By reading similar questions on SO, I've seen recommendations such as starting at the bug tracker and writing a test case for each bug to prevent regression. However, I'm concerned that I'll end up missing the big picture and end up missing fundamental tests that would have been included if I'd used TDD from the get go.

Are there any process/steps that should be adhered to in order to ensure that an existing solutions is properly unit tested and not just bodged in? How can I ensure that the tests are of a good quality and aren't just a case of any test is better than no tests.
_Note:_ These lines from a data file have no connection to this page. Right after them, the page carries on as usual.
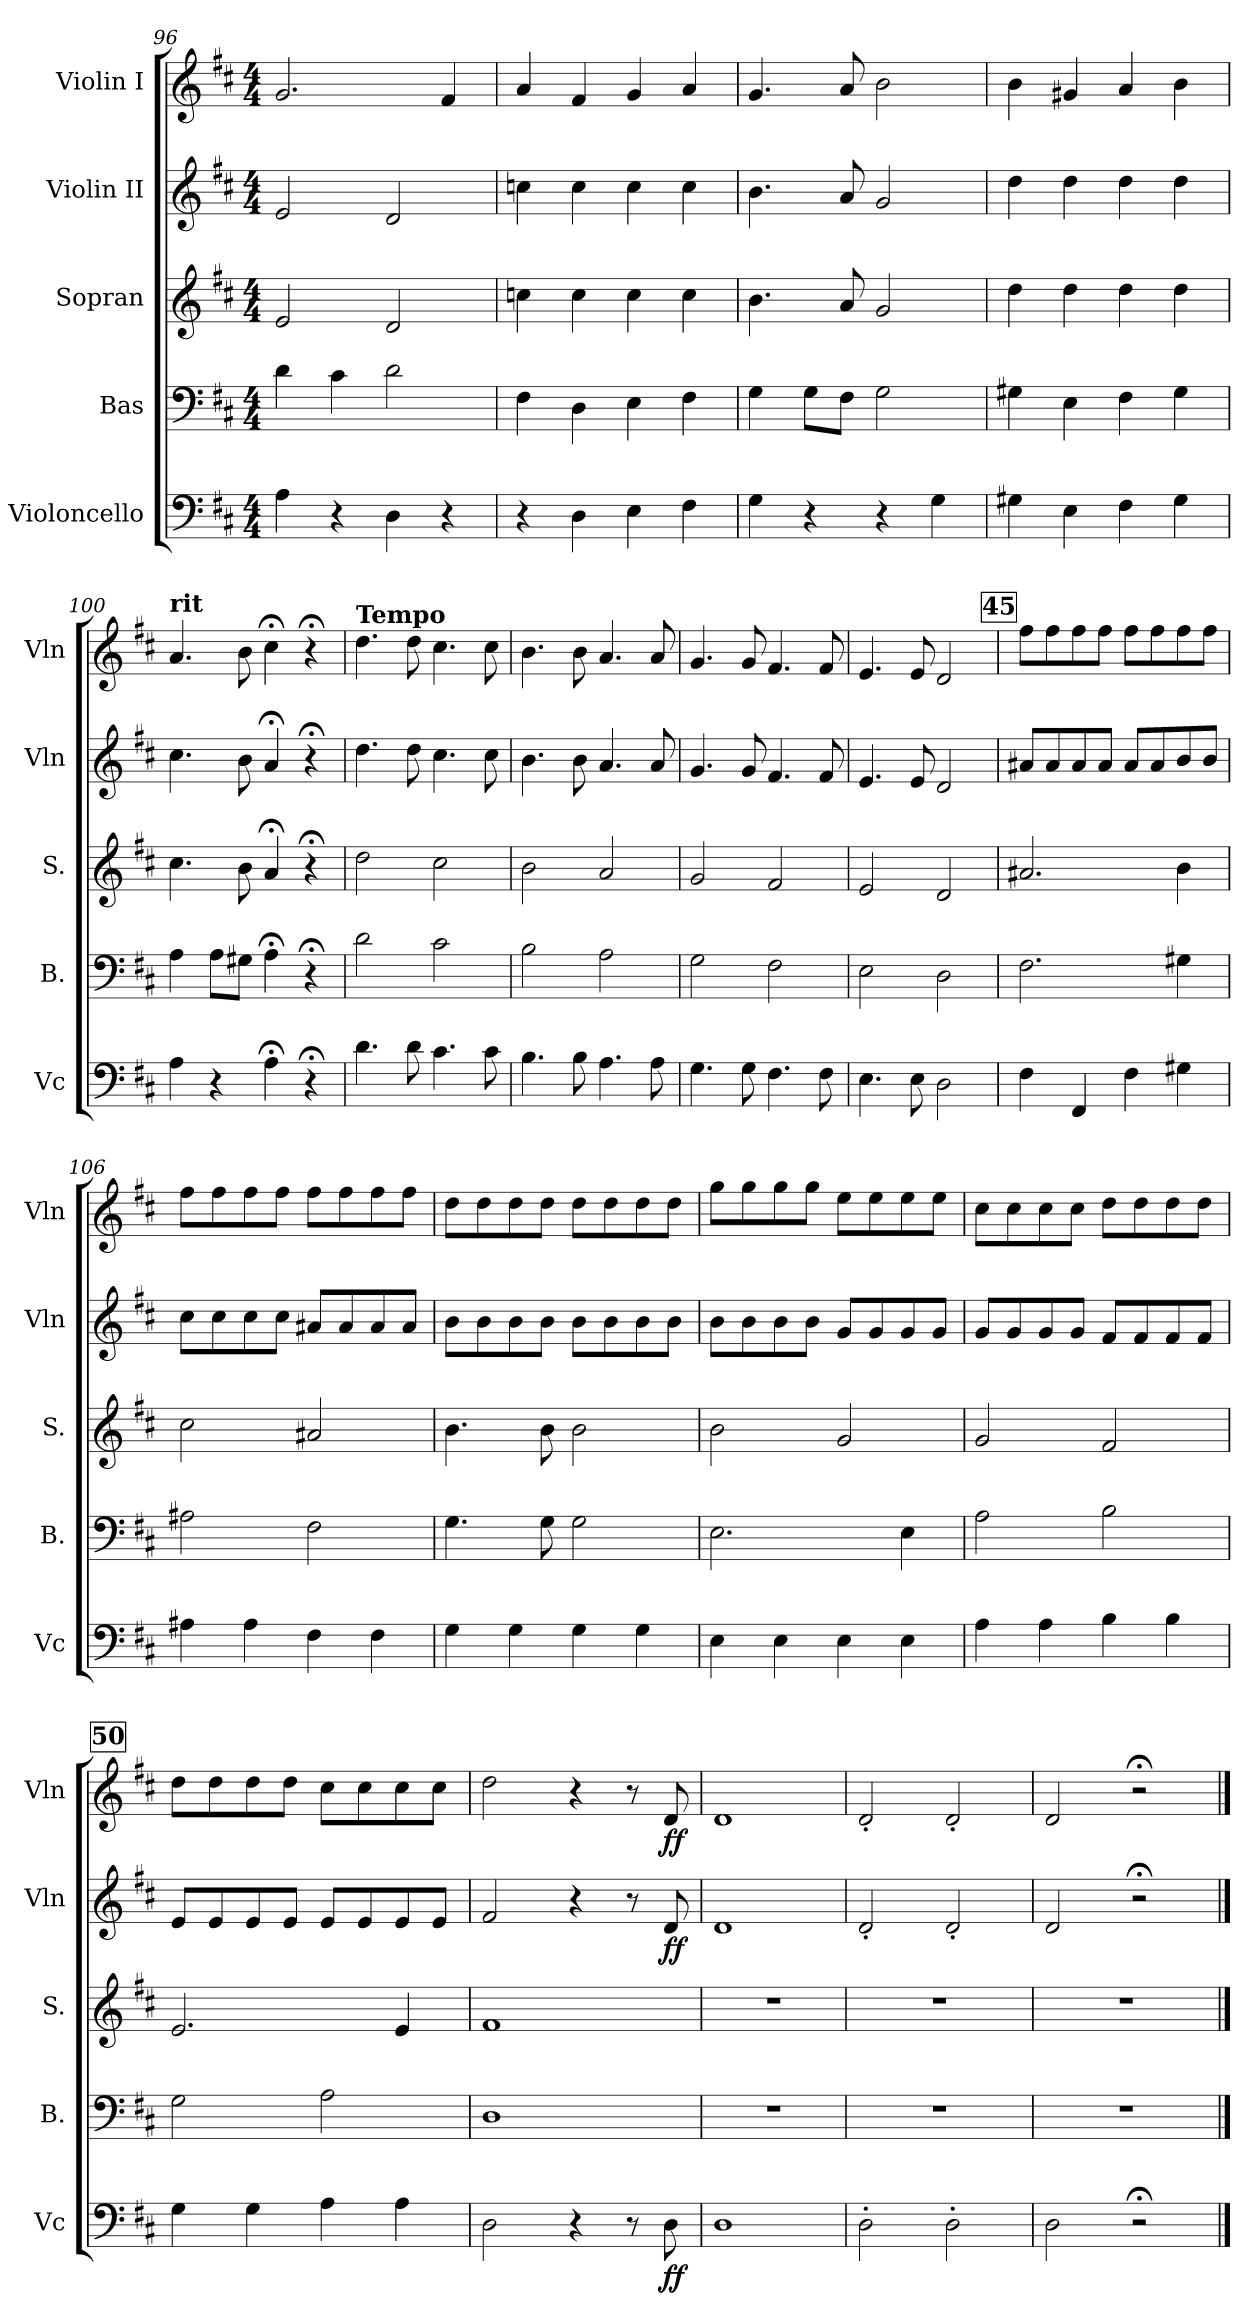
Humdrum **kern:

**kern	**dynam	**kern	**kern	**kern	**dynam	**kern	**dynam
*part5	*part5	*part4	*part3	*part2	*part2	*part1	*part1
*staff5	*staff5	*staff4	*staff3	*staff2	*staff2	*staff1	*staff1
*I"Violoncello	*	*I"Bas	*I"Sopran	*I"Violin II	*	*I"Violin I	*
*I'Vc	*	*I'B.	*I'S.	*I'Vln	*	*I'Vln	*
!!LO:LB:g=z
*clefF4	*	*clefF4	*clefG2	*clefG2	*	*clefG2	*
*k[f#c#]	*	*k[f#c#]	*k[f#c#]	*k[f#c#]	*	*k[f#c#]	*
*M4/4	*	*M4/4	*M4/4	*M4/4	*	*M4/4	*
=96	=96	=96	=96	=96	=96	=96	=96
4A\	.	4d\	2e/	2e/	.	2.g/	.
4r	.	4c#\	.	.	.	.	.
4D\	.	2d\	2d/	2d/	.	.	.
4r	.	.	.	.	.	4f#/	.
=97	=97	=97	=97	=97	=97	=97	=97
4r	.	4F#\	4ccn\	4ccn\	.	4a/	.
4D\	.	4D\	4cc\	4cc\	.	4f#/	.
4E\	.	4E\	4cc\	4cc\	.	4g/	.
4F#\	.	4F#\	4cc\	4cc\	.	4a/	.
=98	=98	=98	=98	=98	=98	=98	=98
4G\	.	4G\	4.b\	4.b\	.	4.g/	.
4r	.	8G\L	.	.	.	.	.
.	.	8F#\J	8a/	8a/	.	8a/	.
4r	.	2G\	2g/	2g/	.	2b\	.
4G\	.	.	.	.	.	.	.
=99	=99	=99	=99	=99	=99	=99	=99
4G#X\	.	4G#X\	4dd\	4dd\	.	4b\	.
4E\	.	4E\	4dd\	4dd\	.	4g#X/	.
4F#\	.	4F#\	4dd\	4dd\	.	4a/	.
4G#\	.	4G#\	4dd\	4dd\	.	4b\	.
=100	=100	=100	=100	=100	=100	=100	=100
!!LO:REH:place=s1:a:B:fs=14:t=40
!	!	!	!	!	!	!LO:TX:a:B:t=rit	!
4A\	.	4A\	4.cc#\	4.cc#\	.	4.a/	.
4r	.	8A\L	.	.	.	.	.
.	.	8G#X\J	8b\	8b\	.	8b\	.
4A;<\	.	4A;<\	4a;</	4a;</	.	4cc#;<\	.
4r;<	.	4r;<	4r;<	4r;<	.	4r;<	.
=101	=101	=101	=101	=101	=101	=101	=101
!	!	!	!	!	!	!LO:TX:a:B:t=Tempo	!
4.d\	.	2d\	2dd\	4.dd\	.	4.dd\	.
8d\	.	.	.	8dd\	.	8dd\	.
4.c#\	.	2c#\	2cc#\	4.cc#\	.	4.cc#\	.
8c#\	.	.	.	8cc#\	.	8cc#\	.
=102	=102	=102	=102	=102	=102	=102	=102
4.B\	.	2B\	2b\	4.b\	.	4.b\	.
8B\	.	.	.	8b\	.	8b\	.
4.A\	.	2A\	2a/	4.a/	.	4.a/	.
8A\	.	.	.	8a/	.	8a/	.
=103	=103	=103	=103	=103	=103	=103	=103
4.G\	.	2G\	2g/	4.g/	.	4.g/	.
8G\	.	.	.	8g/	.	8g/	.
4.F#\	.	2F#\	2f#/	4.f#/	.	4.f#/	.
8F#\	.	.	.	8f#/	.	8f#/	.
=104	=104	=104	=104	=104	=104	=104	=104
4.E\	.	2E\	2e/	4.e/	.	4.e/	.
8E\	.	.	.	8e/	.	8e/	.
2D\	.	2D\	2d/	2d/	.	2d/	.
!!LO:PB:g=z
!!LO:REH:place=s1:a:B:fs=14:t=45
=105	=105	=105	=105	=105	=105	=105	=105
4F#\	.	2.F#\	2.a#X/	8a#X/L	.	8ff#\L	.
.	.	.	.	8a#/	.	8ff#\	.
4FF#/	.	.	.	8a#/	.	8ff#\	.
.	.	.	.	8a#/J	.	8ff#\J	.
4F#\	.	.	.	8a#/L	.	8ff#\L	.
.	.	.	.	8a#/	.	8ff#\	.
4G#X\	.	4G#X\	4b\	8b/	.	8ff#\	.
.	.	.	.	8b/J	.	8ff#\J	.
=106	=106	=106	=106	=106	=106	=106	=106
4A#X\	.	2A#X\	2cc#\	8cc#\L	.	8ff#\L	.
.	.	.	.	8cc#\	.	8ff#\	.
4A#\	.	.	.	8cc#\	.	8ff#\	.
.	.	.	.	8cc#\J	.	8ff#\J	.
4F#\	.	2F#\	2a#X/	8a#X/L	.	8ff#\L	.
.	.	.	.	8a#/	.	8ff#\	.
4F#\	.	.	.	8a#/	.	8ff#\	.
.	.	.	.	8a#/J	.	8ff#\J	.
=107	=107	=107	=107	=107	=107	=107	=107
4G\	.	4.G\	4.b\	8b\L	.	8dd\L	.
.	.	.	.	8b\	.	8dd\	.
4G\	.	.	.	8b\	.	8dd\	.
.	.	8G\	8b\	8b\J	.	8dd\J	.
4G\	.	2G\	2b\	8b\L	.	8dd\L	.
.	.	.	.	8b\	.	8dd\	.
4G\	.	.	.	8b\	.	8dd\	.
.	.	.	.	8b\J	.	8dd\J	.
=108	=108	=108	=108	=108	=108	=108	=108
4E\	.	2.E\	2b\	8b\L	.	8gg\L	.
.	.	.	.	8b\	.	8gg\	.
4E\	.	.	.	8b\	.	8gg\	.
.	.	.	.	8b\J	.	8gg\J	.
4E\	.	.	2g/	8g/L	.	8ee\L	.
.	.	.	.	8g/	.	8ee\	.
4E\	.	4E\	.	8g/	.	8ee\	.
.	.	.	.	8g/J	.	8ee\J	.
=109	=109	=109	=109	=109	=109	=109	=109
4A\	.	2A\	2g/	8g/L	.	8cc#\L	.
.	.	.	.	8g/	.	8cc#\	.
4A\	.	.	.	8g/	.	8cc#\	.
.	.	.	.	8g/J	.	8cc#\J	.
4B\	.	2B\	2f#/	8f#/L	.	8dd\L	.
.	.	.	.	8f#/	.	8dd\	.
4B\	.	.	.	8f#/	.	8dd\	.
.	.	.	.	8f#/J	.	8dd\J	.
!!LO:REH:place=s1:a:B:fs=14:t=50
=110	=110	=110	=110	=110	=110	=110	=110
4G\	.	2G\	2.e/	8e/L	.	8dd\L	.
.	.	.	.	8e/	.	8dd\	.
4G\	.	.	.	8e/	.	8dd\	.
.	.	.	.	8e/J	.	8dd\J	.
4A\	.	2A\	.	8e/L	.	8cc#\L	.
.	.	.	.	8e/	.	8cc#\	.
4A\	.	.	4e/	8e/	.	8cc#\	.
.	.	.	.	8e/J	.	8cc#\J	.
=111	=111	=111	=111	=111	=111	=111	=111
2D\	.	1D	1f#	2f#/	.	2dd\	.
4r	.	.	.	4r	.	4r	.
8r	.	.	.	8r	.	8r	.
!	!LO:DY:b	!	!	!	!LO:DY:b	!	!LO:DY:b
8D\	ff	.	.	8d/	ff	8d/	ff
!!LO:LB:g=z
=112	=112	=112	=112	=112	=112	=112	=112
1D	.	1r	1r	1d	.	1d	.
=113	=113	=113	=113	=113	=113	=113	=113
2D'\	.	1r	1r	2d'/	.	2d'/	.
2D'\	.	.	.	2d'/	.	2d'/	.
=114	=114	=114	=114	=114	=114	=114	=114
2D\	.	1r	1r	2d/	.	2d/	.
2r;<	.	.	.	2r;<	.	2r;<	.
==	==	==	==	==	==	==	==
*-	*-	*-	*-	*-	*-	*-	*-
So I guess what I'm also asking is;
- Is it worth the effort for an existing solution that's in production?
- Would it better to ignore the testing for this project and add it in a possible future re-write?
- What will be more benefical; spending a few weeks adding tests or a few weeks adding functionality?
(Obviously the answer to the third point is entirely dependant on whether you're speaking to management or a developer)

Reason for Bounty

Adding a bounty to try and attract a broader range of answers that not only confirm my existing suspicion that it is a good thing to do, but also some good reasons against.
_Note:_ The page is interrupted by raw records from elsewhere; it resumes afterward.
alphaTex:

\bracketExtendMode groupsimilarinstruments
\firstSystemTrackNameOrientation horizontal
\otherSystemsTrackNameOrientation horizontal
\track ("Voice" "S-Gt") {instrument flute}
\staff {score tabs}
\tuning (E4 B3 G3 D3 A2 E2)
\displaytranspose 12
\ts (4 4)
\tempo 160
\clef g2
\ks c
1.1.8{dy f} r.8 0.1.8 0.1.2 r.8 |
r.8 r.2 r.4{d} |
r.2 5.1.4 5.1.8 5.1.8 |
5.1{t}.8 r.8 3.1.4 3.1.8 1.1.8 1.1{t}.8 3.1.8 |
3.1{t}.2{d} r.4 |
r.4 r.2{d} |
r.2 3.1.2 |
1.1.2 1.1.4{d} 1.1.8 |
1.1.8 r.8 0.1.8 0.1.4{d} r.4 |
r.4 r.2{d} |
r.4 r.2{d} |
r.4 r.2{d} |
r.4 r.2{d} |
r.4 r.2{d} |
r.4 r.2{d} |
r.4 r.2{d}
I'm aiming to write this question up later with pros and cons to try and show management that it's worth spending the man hours on moving the future development of the product to TDD. I want to approach this challenge and develop my reasoning without my own biased point of view.
- Ralph Sinsuat almost 14 years
  
  Obligatory link to Michael Feathers' book on the topic: amazon.com/Working-Effectively-Legacy-Michael-Feathers/dp/…
- djdd87 almost 14 years
  
  @Mark - Thanks, it's in the link I provided. I was hoping to get a decent answer without buying another book... although you can never have too many books (unless you want to get work done that is).
- manuel aldana almost 14 years
  
  You really need to read this book :) It is one of my favorites and really helps to understand the tension between refactoring and automated-testing.
Roopesh Shenoy almost 14 years

And I urge you to read this - joelonsoftware.com/items/2009/01/31.html
Ihor Kaharlichenko almost 14 years

Would you prefer to 'fix pending bugs' or prevent them from arising? Proper unit testing does save time by minimizing the amount of time spent on bug-fixing.
Roopesh Shenoy almost 14 years

That's a myth. If you are telling me that automated unit tests are a replacement for manual testing, then you are seriously, seriously mistaken. And what do manual testers log, if not bugs?
Roopesh Shenoy almost 14 years

And yeah dont get me wrong - Im not saying unit tests are an absolute waste - the point is considering the time it takes to write them and the reasons for which they might have to change when you change your product, do they really pay back.. for me I have tried both sides and the answer has been no, they dont pay back fast enough.
Donal Fellows almost 13 years

If the code is split up reasonably well from the beginning, it's fairly easy to test it. The problem comes when you've got code that is messily all stitched together and where the only test points exposed are for full integration tests. (I have code like that where testability is nearly zero because of the amount that it relies on other components that aren't easy to mock, and where deployment requires a server reboot. Testable… but hard to do well.)